Eins vorweg. Wir sind meinungsfrei, wer unser Land ab September regieren soll, denn wir glauben felsenfest, dass derzeit keine der großen Parteien die Kompetenz besitzt, Deutschland sicher ins digitale Zeitalter zu führen. In Deutschlands großen Parteien herrscht seit Jahren digitaler Stillstand. Dabei wäre es höchste Zeit, die Weichen für die kommenden Jahrzehnte zu stellen. Und in diesem Zusammenhang ist wahrscheinlich kein Thema wichtiger als die Digitalisierung!

Im Wahljahr kriechen sie aus ihren Löchern

Es ist Wahljahr und plötzlich versuchen Parteien Interesse an der Online-Welt und der Startup-Kultur zu demonstrieren. Startups sind hip und stehen für Optimismus und den Blick nach vorne. Für eine neue Ära voller Aufbruchsstimmung und Pioniergeist. Hier können Politiker außen- oder innenpolitische Probleme erst mal außen vor lassen. Also lässt man sich gerne blicken, bringt warme Worte mit und vielleicht auch mal ein Wahlgeschenk. Erst ist Wirtschaftsminister Philipp Rösler aus dem zweijährigen Dämmerschlaf erwacht und geht auf Startup-Kuschelkurs. Dann lässt Angela Merkel sich in einem Google Hangout blicken (prompt kommt die typisch deutsche Frage der typisch deutschen Besitzstandwahrer, ob man für Google+ Hangouts nicht eine Rundfunklizenz benötige – berechtigtes internationales Gelächter als Folge). Und auch Klaus Wowereit hat endlich begriffen, welch wichtige Impulse und internationales Ansehen Berlin dank seiner florierenden Startup-Szene erfährt (was jedoch mitnichten dazu führt, endlich so etwas wie eine klare digitale Standort-Strategie zu entwickeln).

Aufgaben:
1. Beantworten Sie anhand des Textauszugs folgende Fragen:
(a) Seit wann herrscht in Deutschlands großen Parteien digitaler Stillstand?
(b) Aus welchem Zustand ist Wirtschaftsminister Philipp Rösler erwacht?
(c) Worin lässt sich Angela Merkel blicken?
2. Geben Sie die Zeilen der Datensätze von der Zeile mit „Rendered at 1241 by 1754 pixels.“ bis zum Ende der Datensätze, diese Zeile eingeschlossen, als nummerierte Liste ohne Leerzeilen aus. Lassen Sie die Bilder weg.

Gespeicherte Datensätze:

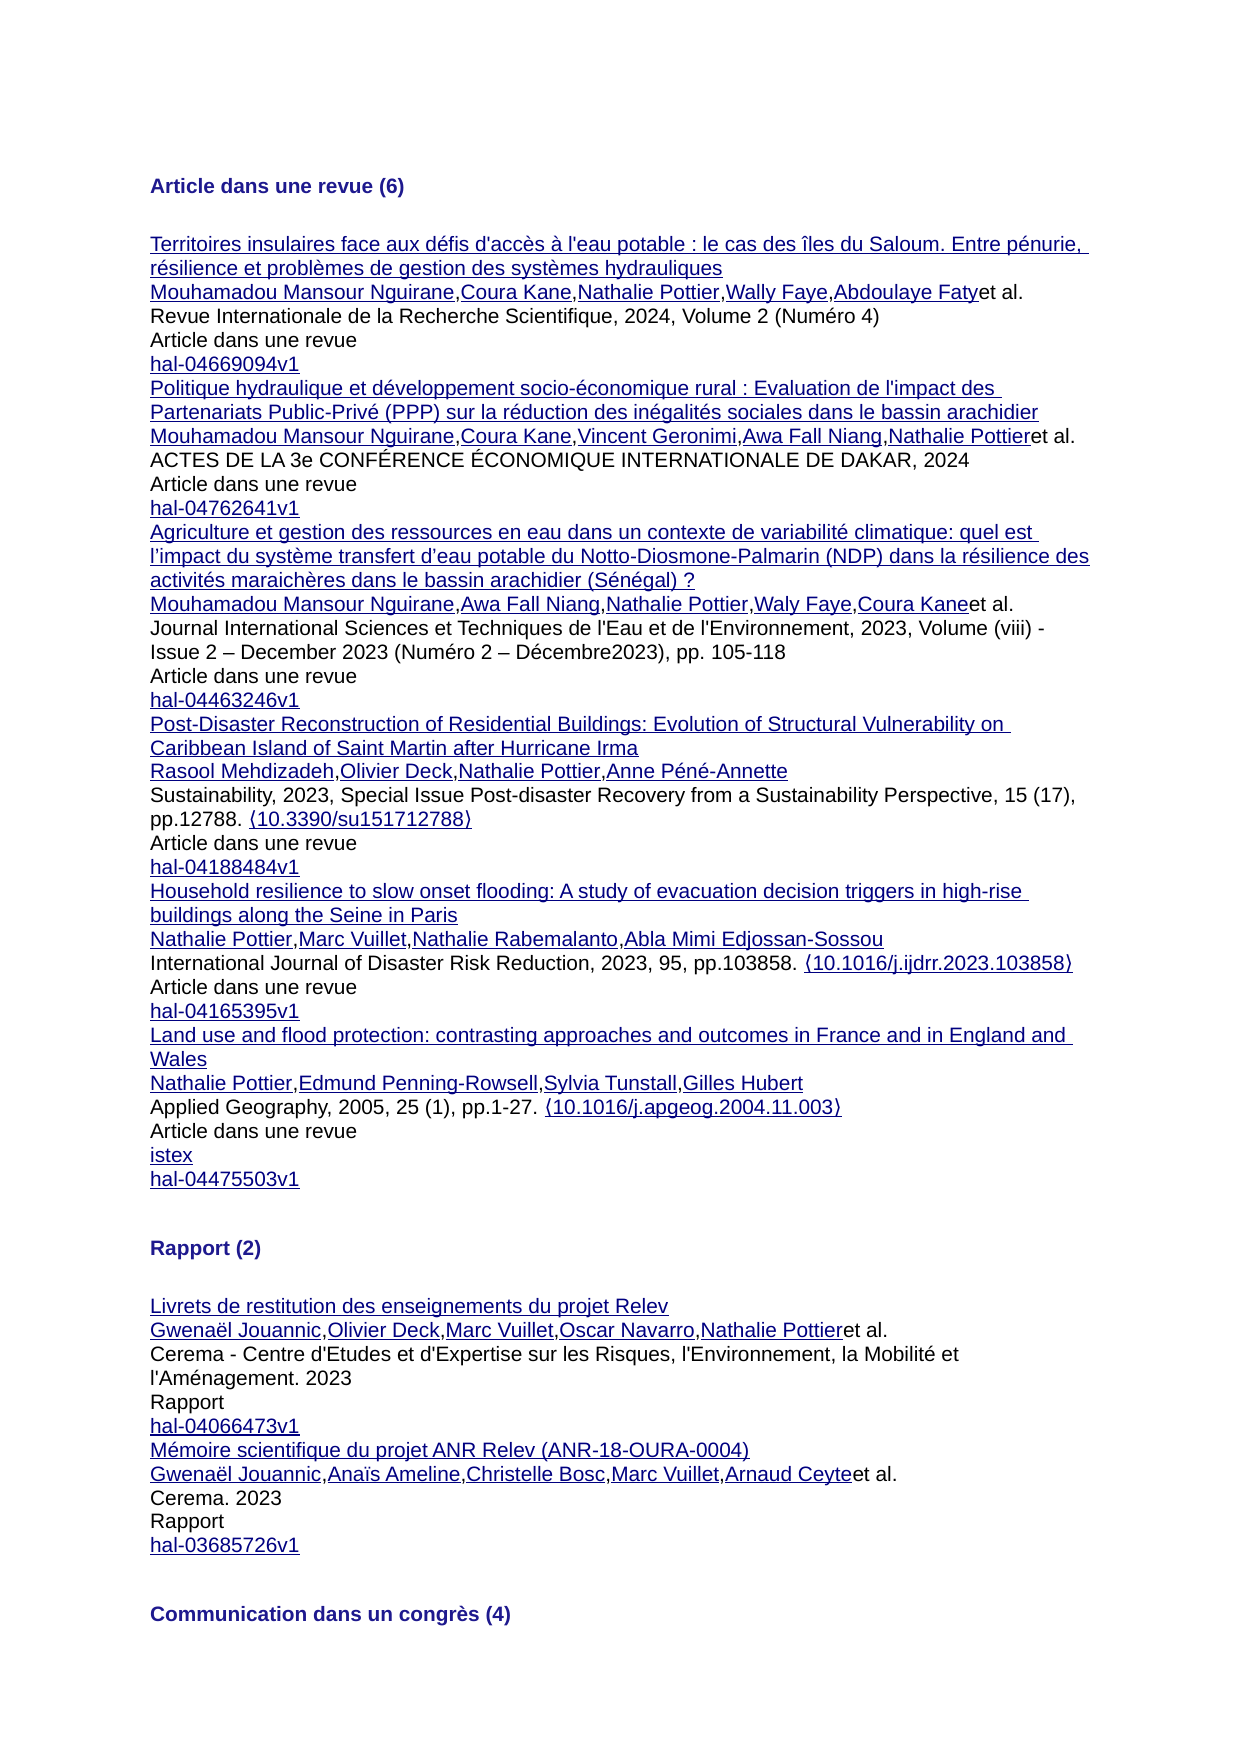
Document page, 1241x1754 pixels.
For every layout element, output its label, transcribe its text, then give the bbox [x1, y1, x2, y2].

table_header Territoires insulaires face aux défis d'accès à l'eau potable : le cas des îles du Saloum. Entre pénurie, résilience et problèmes de gestion des systèmes hydrauliques Mouhamadou Mansour Nguirane,Coura Kane,Nathalie Pottier,Wally Faye,Abdoulaye Fatyet al. Revue Internationale de la Recherche Scientifique, 2024, Volume 2 (Numéro 4) Article dans une revue hal-04669094v1 [150, 232, 1090, 376]
table_cell Agriculture et gestion des ressources en eau dans un contexte de variabilité climatique: quel est l’impact du système transfert d’eau potable du Notto-Diosmone-Palmarin (NDP) dans la résilience des [150, 520, 1090, 565]
table_cell Politique hydraulique et développement socio-économique rural : Evaluation de l'impact des Partenariats Public-Privé (PPP) sur la réduction des inégalités sociales dans le bassin arachidier Mouhamadou Mansour Nguirane,Coura Kane,Vincent Geronimi,Awa Fall Niang,Nathalie Pottieret al. ACTES DE LA 3e CONFÉRENCE ÉCONOMIQUE INTERNATIONALE DE DAKAR, 2024 Article dans une revue hal-04762641v1 [150, 376, 1090, 520]
subtitle Communication dans un congrès (4) [150, 1602, 1090, 1626]
subtitle Rapport (2) [150, 1235, 1090, 1259]
table_cell activités maraichères dans le bassin arachidier (Sénégal) ? Mouhamadou Mansour Nguirane,Awa Fall Niang,Nathalie Pottier,Waly Faye,Coura Kaneet al. Journal International Sciences et Techniques de l'Eau et de l'Environnement, 2023, Volume (viii) - Issue 2 – December 2023 (Numéro 2 – Décembre2023), pp. 105-118 Article dans une revue hal-04463246v1 [150, 566, 1090, 711]
subtitle Article dans une revue (6) [150, 174, 1090, 198]
table_cell Mémoire scientifique du projet ANR Relev (ANR-18-OURA-0004) Gwenaël Jouannic,Anaïs Ameline,Christelle Bosc,Marc Vuillet,Arnaud Ceyteet al. Cerema. 2023 Rapport hal-03685726v1 [150, 1438, 1090, 1557]
table_header Livrets de restitution des enseignements du projet Relev Gwenaël Jouannic,Olivier Deck,Marc Vuillet,Oscar Navarro,Nathalie Pottieret al. Cerema - Centre d'Etudes et d'Expertise sur les Risques, l'Environnement, la Mobilité et l'Aménagement. 2023 Rapport hal-04066473v1 [150, 1294, 1090, 1437]
table_cell Post-Disaster Reconstruction of Residential Buildings: Evolution of Structural Vulnerability on Caribbean Island of Saint Martin after Hurricane Irma Rasool Mehdizadeh,Olivier Deck,Nathalie Pottier,Anne Péné-Annette Sustainability, 2023, Special Issue Post-disaster Recovery from a Sustainability Perspective, 15 (17), pp.12788. ⟨10.3390/su151712788⟩ Article dans une revue hal-04188484v1 [150, 711, 1090, 879]
table_cell Land use and flood protection: contrasting approaches and outcomes in France and in England and Wales Nathalie Pottier,Edmund Penning-Rowsell,Sylvia Tunstall,Gilles Hubert Applied Geography, 2005, 25 (1), pp.1-27. ⟨10.1016/j.apgeog.2004.11.003⟩ Article dans une revue istex hal-04475503v1 [150, 1023, 1090, 1191]
table_cell Household resilience to slow onset flooding: A study of evacuation decision triggers in high-rise buildings along the Seine in Paris Nathalie Pottier,Marc Vuillet,Nathalie Rabemalanto,Abla Mimi Edjossan-Sossou International Journal of Disaster Risk Reduction, 2023, 95, pp.103858. ⟨10.1016/j.ijdrr.2023.103858⟩ Article dans une revue hal-04165395v1 [150, 879, 1090, 1023]
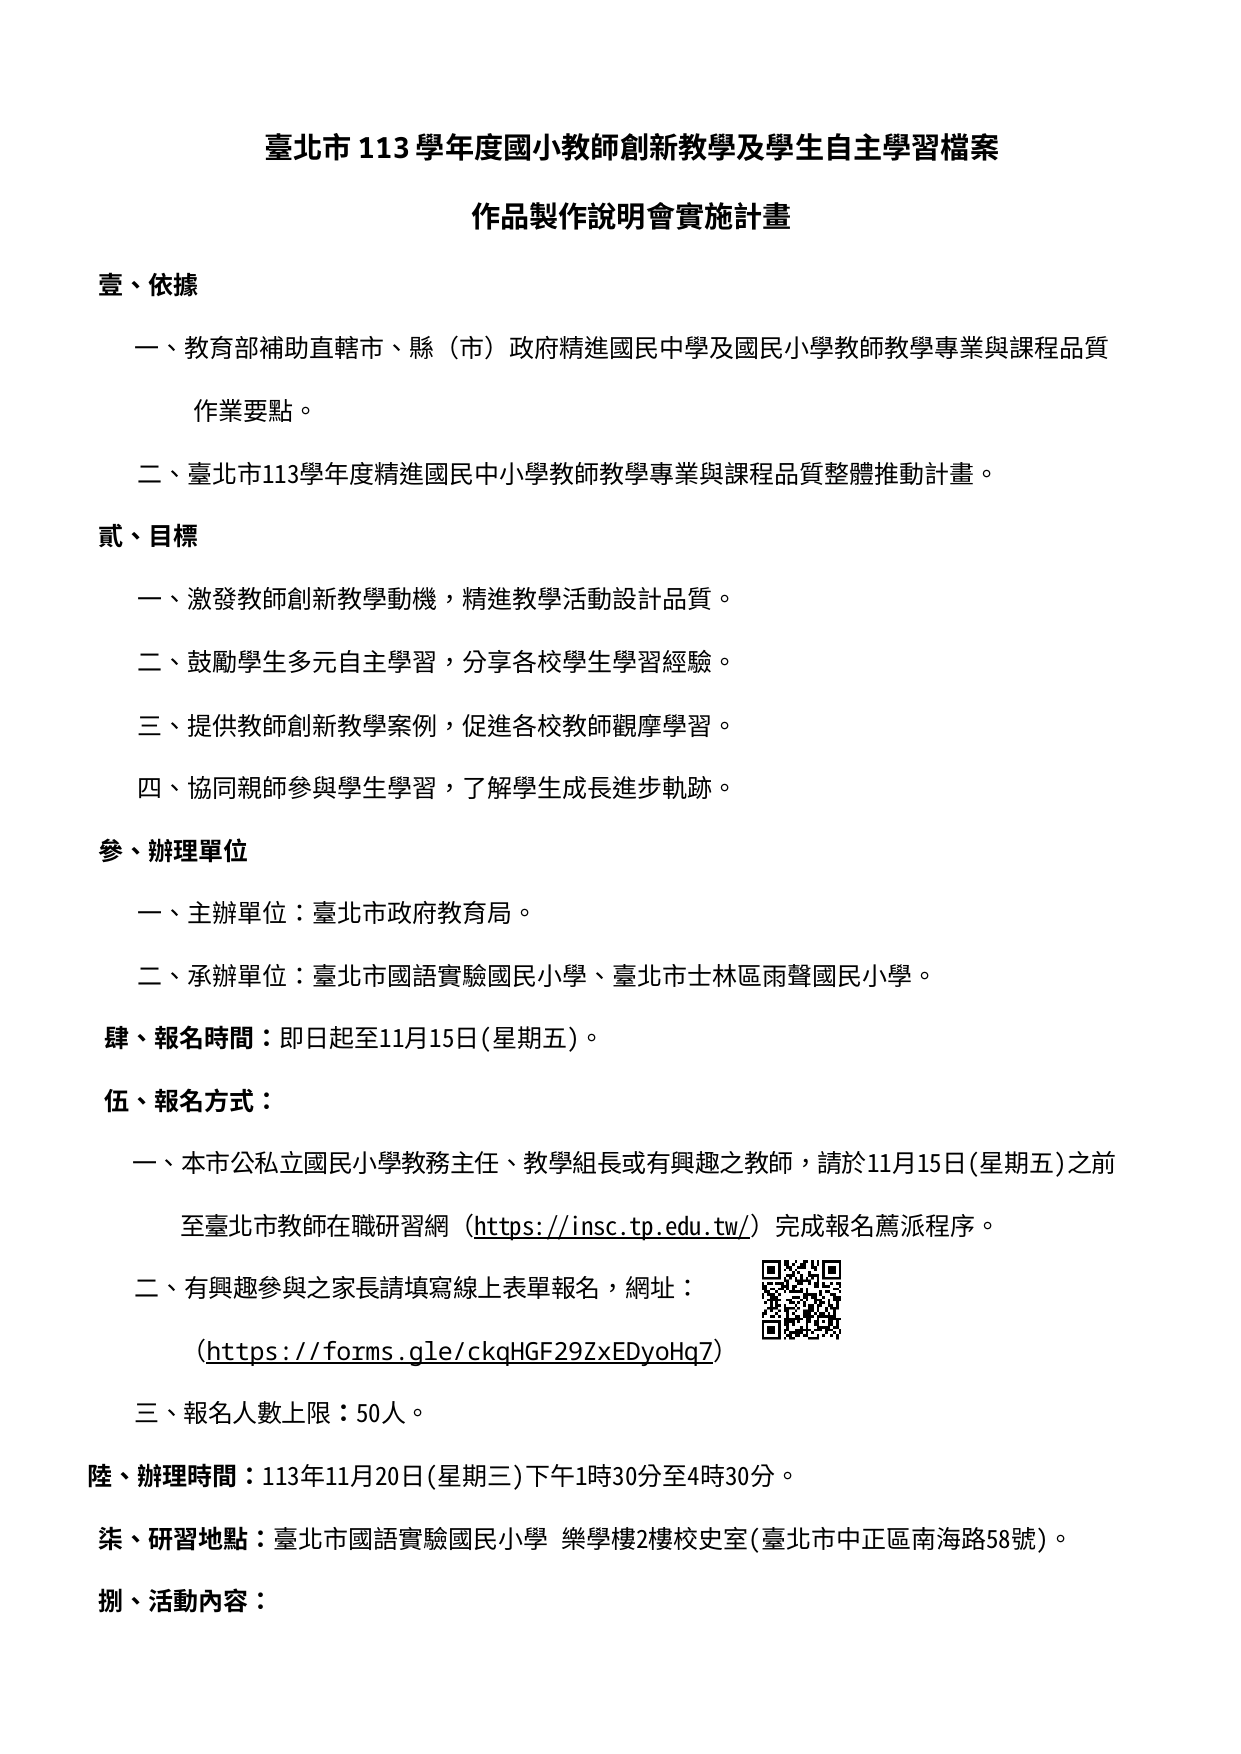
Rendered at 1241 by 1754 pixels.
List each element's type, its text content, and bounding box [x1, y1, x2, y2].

text 二、承辦單位：臺北市國語實驗國民小學、臺北市士林區雨聲國民小學。 [137, 933, 1165, 995]
text 三、提供教師創新教學案例，促進各校教師觀摩學習。 [137, 682, 768, 745]
text 參、辦理單位 [99, 808, 1165, 870]
text 四、協同親師參與學生學習，了解學生成長進步軌跡。 [137, 745, 768, 808]
text 陸、辦理時間：113年11月20日(星期三)下午1時30分至4時30分。 [75, 1433, 1123, 1496]
text 捌、活動內容： [99, 1558, 1117, 1621]
text 伍、報名方式： [104, 1058, 1165, 1120]
text 二、鼓勵學生多元自主學習，分享各校學生學習經驗。 [137, 619, 768, 682]
text 壹、依據 [99, 242, 1165, 304]
text 貳、目標 [99, 493, 1165, 556]
text 二、有興趣參與之家長請填寫線上表單報名，網址：（https://forms.gle/ckqHGF29ZxEDyoHq7） [119, 1245, 1117, 1370]
text 一、教育部補助直轄市、縣（市）政府精進國民中學及國民小學教師教學專業與課程品質作業要點。 [134, 305, 1123, 430]
text 柒、研習地點：臺北市國語實驗國民小學 樂學樓2樓校史室(臺北市中正區南海路58號)。 [99, 1496, 1117, 1558]
text 一、本市公私立國民小學教務主任、教學組長或有興趣之教師，請於11月15日(星期五)之前至臺北市教師在職研習網（https://insc.tp.edu.tw/）完成報名薦派程序。 [119, 1120, 1117, 1245]
text 三、報名人數上限：50人。 [119, 1370, 1117, 1433]
text 一、主辦單位：臺北市政府教育局。 [137, 870, 1165, 933]
text 肆、報名時間：即日起至11月15日(星期五)。 [104, 995, 1165, 1058]
text 二、臺北市113學年度精進國民中小學教師教學專業與課程品質整體推動計畫。 [137, 431, 1118, 493]
text 一、激發教師創新教學動機，精進教學活動設計品質。 [137, 556, 768, 619]
text 作品製作說明會實施計畫 [97, 173, 1165, 236]
text 臺北市113學年度國小教師創新教學及學生自主學習檔案 [97, 104, 1165, 167]
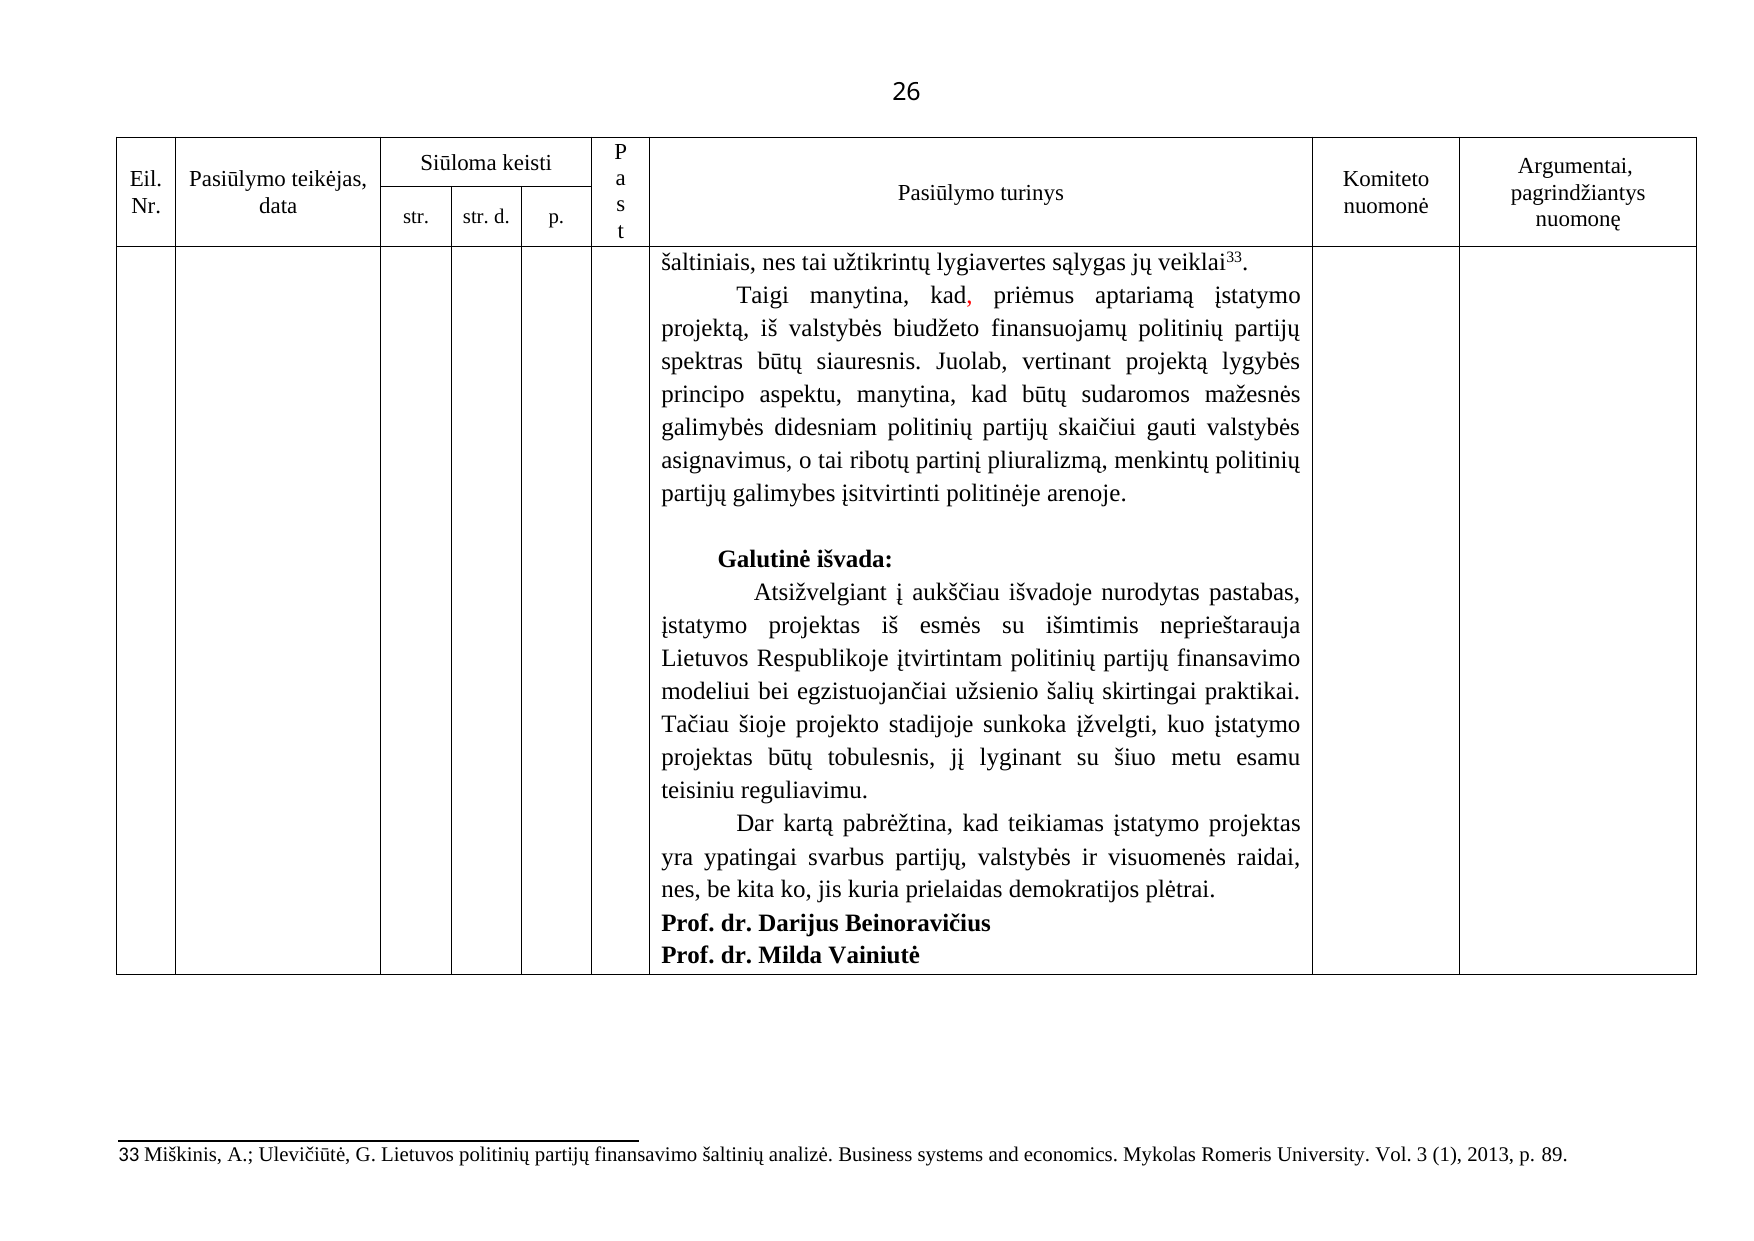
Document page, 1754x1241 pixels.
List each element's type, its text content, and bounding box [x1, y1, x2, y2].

Lösungen:
1.
(a) Seit Jahren.
(b) Aus dem zweijährigen Dämmerschlaf.
(c) In einem Google Hangout.

2.
1. Rendered at 1241 by 1754 pixels.
2. List each element's type, its text content, and bounding box [x1, y1, x2, y2].
3. text 二、承辦單位：臺北市國語實驗國民小學、臺北市士林區雨聲國民小學。 [137, 933, 1165, 995]
4. text 三、提供教師創新教學案例，促進各校教師觀摩學習。 [137, 682, 768, 745]
5. text 參、辦理單位 [99, 808, 1165, 870]
6. text 四、協同親師參與學生學習，了解學生成長進步軌跡。 [137, 745, 768, 808]
7. text 陸、辦理時間：113年11月20日(星期三)下午1時30分至4時30分。 [75, 1433, 1123, 1496]
8. text 捌、活動內容： [99, 1558, 1117, 1621]
9. text 伍、報名方式： [104, 1058, 1165, 1120]
10. text 二、鼓勵學生多元自主學習，分享各校學生學習經驗。 [137, 619, 768, 682]
11. text 壹、依據 [99, 242, 1165, 304]
12. text 貳、目標 [99, 493, 1165, 556]
13. text 二、有興趣參與之家長請填寫線上表單報名，網址：（https://forms.gle/ckqHGF29ZxEDyoHq7） [119, 1245, 1117, 1370]
14. text 一、教育部補助直轄市、縣（市）政府精進國民中學及國民小學教師教學專業與課程品質作業要點。 [134, 305, 1123, 430]
15. text 柒、研習地點：臺北市國語實驗國民小學 樂學樓2樓校史室(臺北市中正區南海路58號)。 [99, 1496, 1117, 1558]
16. text 一、本市公私立國民小學教務主任、教學組長或有興趣之教師，請於11月15日(星期五)之前至臺北市教師在職研習網（https://insc.tp.edu.tw/）完成報名薦派程序。 [119, 1120, 1117, 1245]
17. text 三、報名人數上限：50人。 [119, 1370, 1117, 1433]
18. text 一、主辦單位：臺北市政府教育局。 [137, 870, 1165, 933]
19. text 肆、報名時間：即日起至11月15日(星期五)。 [104, 995, 1165, 1058]
20. text 二、臺北市113學年度精進國民中小學教師教學專業與課程品質整體推動計畫。 [137, 431, 1118, 493]
21. text 一、激發教師創新教學動機，精進教學活動設計品質。 [137, 556, 768, 619]
22. text 作品製作說明會實施計畫 [97, 173, 1165, 236]
23. text 臺北市113學年度國小教師創新教學及學生自主學習檔案 [97, 104, 1165, 167]
24. Document page, 1754x1241 pixels.
25. List each element's type, its text content, and bounding box [x1, y1, x2, y2].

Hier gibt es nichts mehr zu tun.